Otherwise, will respond back with the more details and we will try to help .
Thanks

Anonymous
Not applicable

Hi @jccastelblancos ,

We haven’t heard from you on the last response and was just checking back to see if you have a resolution yet .
In case if you have any resolution please do share that same with the community as it can be helpful to others .
Otherwise, will respond back with the more details and we will try to help .
Thanks

TomMartens
Super User
Super User

Hey @jccastelblancos ,

 

I assume that you have to convert the spark dataframe to a pandas dataframe. Probably this article will help you out on this: fabric-docs/docs/data-science/read-write-pandas.md at main · MicrosoftDocs/fabric-docs · GitHub

 

Hopefully, ths provides what you are looking for.

 

Regards,

Tom



Did I answer your question?
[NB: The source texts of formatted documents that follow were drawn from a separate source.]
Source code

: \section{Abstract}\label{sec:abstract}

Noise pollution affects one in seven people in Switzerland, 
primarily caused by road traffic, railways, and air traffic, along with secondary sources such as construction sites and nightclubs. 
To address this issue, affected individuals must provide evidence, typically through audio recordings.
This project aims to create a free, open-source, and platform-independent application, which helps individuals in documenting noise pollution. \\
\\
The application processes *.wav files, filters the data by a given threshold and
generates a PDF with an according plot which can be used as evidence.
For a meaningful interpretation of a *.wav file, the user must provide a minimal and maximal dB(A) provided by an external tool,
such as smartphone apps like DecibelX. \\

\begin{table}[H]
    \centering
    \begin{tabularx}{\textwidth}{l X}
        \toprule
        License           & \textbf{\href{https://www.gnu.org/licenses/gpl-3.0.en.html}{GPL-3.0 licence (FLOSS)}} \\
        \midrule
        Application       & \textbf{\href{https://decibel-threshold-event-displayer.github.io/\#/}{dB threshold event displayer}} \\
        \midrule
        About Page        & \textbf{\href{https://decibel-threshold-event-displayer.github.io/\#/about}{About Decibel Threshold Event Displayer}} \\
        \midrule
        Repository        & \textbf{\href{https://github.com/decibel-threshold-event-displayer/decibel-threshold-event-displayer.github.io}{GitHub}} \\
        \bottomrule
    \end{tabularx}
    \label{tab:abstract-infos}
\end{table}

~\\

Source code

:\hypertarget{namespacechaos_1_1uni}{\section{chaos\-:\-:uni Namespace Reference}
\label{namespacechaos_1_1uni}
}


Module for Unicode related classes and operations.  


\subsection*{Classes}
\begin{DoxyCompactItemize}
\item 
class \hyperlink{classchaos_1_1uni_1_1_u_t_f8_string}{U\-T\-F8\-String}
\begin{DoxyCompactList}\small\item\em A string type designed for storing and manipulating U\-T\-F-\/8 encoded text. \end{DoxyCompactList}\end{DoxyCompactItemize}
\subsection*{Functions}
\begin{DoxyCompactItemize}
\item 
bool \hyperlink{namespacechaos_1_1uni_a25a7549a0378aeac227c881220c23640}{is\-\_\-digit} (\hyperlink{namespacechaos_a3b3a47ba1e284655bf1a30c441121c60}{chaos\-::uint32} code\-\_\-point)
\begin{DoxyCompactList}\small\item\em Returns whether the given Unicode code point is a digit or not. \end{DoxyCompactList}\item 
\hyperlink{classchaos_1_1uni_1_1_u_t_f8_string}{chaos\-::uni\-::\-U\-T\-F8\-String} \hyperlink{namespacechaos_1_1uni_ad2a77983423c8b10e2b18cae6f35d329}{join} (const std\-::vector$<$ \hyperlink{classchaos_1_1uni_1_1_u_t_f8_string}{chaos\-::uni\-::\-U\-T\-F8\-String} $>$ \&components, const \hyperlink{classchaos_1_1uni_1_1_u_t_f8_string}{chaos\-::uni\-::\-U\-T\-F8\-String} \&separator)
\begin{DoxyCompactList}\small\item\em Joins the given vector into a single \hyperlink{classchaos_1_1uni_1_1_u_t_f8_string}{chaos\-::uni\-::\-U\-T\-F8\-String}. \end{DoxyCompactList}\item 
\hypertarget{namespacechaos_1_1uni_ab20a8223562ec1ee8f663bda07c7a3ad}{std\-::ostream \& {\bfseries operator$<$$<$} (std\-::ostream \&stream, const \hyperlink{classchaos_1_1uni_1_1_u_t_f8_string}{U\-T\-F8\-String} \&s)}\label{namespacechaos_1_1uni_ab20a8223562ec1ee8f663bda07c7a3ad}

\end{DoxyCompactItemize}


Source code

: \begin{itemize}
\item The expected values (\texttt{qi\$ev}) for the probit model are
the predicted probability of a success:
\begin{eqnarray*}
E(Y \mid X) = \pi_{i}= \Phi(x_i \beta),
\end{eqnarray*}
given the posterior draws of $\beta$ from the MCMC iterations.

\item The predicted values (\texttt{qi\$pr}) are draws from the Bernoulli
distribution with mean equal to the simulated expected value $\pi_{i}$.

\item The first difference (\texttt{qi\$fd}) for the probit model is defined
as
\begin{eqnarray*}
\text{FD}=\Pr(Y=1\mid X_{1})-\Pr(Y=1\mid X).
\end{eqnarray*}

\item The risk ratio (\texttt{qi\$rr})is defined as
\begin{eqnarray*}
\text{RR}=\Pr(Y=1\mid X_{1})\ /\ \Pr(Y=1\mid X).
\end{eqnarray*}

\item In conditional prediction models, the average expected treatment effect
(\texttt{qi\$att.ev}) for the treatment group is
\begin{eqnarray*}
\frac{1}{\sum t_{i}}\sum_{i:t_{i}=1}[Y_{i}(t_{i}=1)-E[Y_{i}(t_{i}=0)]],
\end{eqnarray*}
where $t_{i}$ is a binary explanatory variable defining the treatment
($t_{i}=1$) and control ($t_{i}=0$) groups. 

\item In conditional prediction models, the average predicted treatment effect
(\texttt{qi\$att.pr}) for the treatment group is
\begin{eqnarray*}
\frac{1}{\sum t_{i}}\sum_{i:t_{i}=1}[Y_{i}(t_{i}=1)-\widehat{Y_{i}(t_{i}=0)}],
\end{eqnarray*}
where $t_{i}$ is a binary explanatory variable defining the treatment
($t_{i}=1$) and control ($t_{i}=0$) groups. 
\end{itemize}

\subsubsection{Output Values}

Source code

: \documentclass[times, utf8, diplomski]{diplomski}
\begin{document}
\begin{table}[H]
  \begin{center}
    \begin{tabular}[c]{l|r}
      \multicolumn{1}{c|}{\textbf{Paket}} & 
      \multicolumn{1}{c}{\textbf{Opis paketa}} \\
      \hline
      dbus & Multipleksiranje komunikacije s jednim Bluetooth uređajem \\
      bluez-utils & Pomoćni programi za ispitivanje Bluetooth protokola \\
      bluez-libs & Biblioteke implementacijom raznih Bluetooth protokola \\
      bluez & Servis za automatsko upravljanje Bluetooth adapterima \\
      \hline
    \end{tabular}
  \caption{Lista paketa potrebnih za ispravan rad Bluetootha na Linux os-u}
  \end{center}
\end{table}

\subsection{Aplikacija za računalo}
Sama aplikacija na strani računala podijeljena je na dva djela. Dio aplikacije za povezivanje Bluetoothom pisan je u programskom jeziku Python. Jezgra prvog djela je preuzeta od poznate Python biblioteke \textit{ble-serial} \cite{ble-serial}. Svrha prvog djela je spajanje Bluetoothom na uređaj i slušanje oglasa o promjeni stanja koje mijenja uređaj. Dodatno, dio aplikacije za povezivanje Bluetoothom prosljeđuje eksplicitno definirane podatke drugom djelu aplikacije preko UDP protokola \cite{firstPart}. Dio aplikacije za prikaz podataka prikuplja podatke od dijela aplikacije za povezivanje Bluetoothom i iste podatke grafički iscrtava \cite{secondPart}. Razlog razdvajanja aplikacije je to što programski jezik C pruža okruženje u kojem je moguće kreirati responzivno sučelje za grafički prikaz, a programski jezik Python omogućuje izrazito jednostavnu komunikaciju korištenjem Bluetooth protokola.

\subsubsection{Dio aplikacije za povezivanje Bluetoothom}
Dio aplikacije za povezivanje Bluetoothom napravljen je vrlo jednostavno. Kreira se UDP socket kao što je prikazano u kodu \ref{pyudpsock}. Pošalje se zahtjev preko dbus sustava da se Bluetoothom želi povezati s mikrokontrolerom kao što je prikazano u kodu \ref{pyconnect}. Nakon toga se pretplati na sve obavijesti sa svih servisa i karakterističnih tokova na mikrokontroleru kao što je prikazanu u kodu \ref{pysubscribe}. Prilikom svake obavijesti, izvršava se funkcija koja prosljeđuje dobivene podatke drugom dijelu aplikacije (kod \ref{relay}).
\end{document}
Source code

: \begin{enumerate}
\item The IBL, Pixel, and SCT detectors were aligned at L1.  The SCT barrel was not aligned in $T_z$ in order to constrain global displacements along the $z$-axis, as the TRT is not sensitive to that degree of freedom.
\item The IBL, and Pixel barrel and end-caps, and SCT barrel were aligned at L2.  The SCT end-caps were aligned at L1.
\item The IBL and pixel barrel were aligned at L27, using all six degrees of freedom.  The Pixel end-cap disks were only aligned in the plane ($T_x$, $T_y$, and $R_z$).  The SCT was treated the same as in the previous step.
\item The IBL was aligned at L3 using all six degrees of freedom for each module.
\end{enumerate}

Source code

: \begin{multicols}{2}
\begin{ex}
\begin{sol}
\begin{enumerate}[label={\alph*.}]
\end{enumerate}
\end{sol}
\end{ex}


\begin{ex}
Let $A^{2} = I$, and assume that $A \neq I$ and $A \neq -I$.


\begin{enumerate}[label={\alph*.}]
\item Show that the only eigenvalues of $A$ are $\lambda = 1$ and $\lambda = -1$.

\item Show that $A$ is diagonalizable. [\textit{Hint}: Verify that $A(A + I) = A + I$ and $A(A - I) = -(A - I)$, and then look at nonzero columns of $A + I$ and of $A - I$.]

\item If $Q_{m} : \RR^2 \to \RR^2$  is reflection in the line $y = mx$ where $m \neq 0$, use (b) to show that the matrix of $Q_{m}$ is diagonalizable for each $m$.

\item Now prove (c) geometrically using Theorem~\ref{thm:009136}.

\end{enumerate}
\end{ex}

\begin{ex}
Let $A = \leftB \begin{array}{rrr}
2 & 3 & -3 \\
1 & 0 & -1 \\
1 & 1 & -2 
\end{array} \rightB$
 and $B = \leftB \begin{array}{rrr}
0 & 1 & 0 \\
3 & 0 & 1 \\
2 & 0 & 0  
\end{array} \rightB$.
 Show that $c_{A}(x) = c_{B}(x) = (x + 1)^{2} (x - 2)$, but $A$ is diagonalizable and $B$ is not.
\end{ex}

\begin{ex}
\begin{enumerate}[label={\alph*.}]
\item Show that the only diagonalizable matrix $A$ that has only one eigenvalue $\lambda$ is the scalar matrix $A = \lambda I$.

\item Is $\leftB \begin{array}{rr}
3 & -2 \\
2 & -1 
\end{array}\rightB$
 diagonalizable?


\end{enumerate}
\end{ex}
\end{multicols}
Mark my post as a solution, this will help others!

Proud to be a Super User!
I accept Kudos 😉
Hamburg, Germany

@TomMartens  @Anonymous 

It turned out to be much more complex than I thought, for now what I did was use createOrReplaceTempView to use sql with sql().
I expected it to be simpler but I have had countless problems with the use of SparkR, I think it is more designed for PySpark than for tidyverse. Still, I'll try a few more things. Thanks for the assistance

Anonymous
Not applicable

Hi @jccastelblancos ,

Glad to know that you got some insights over your query. Please continue using Fabric Community on your further queries.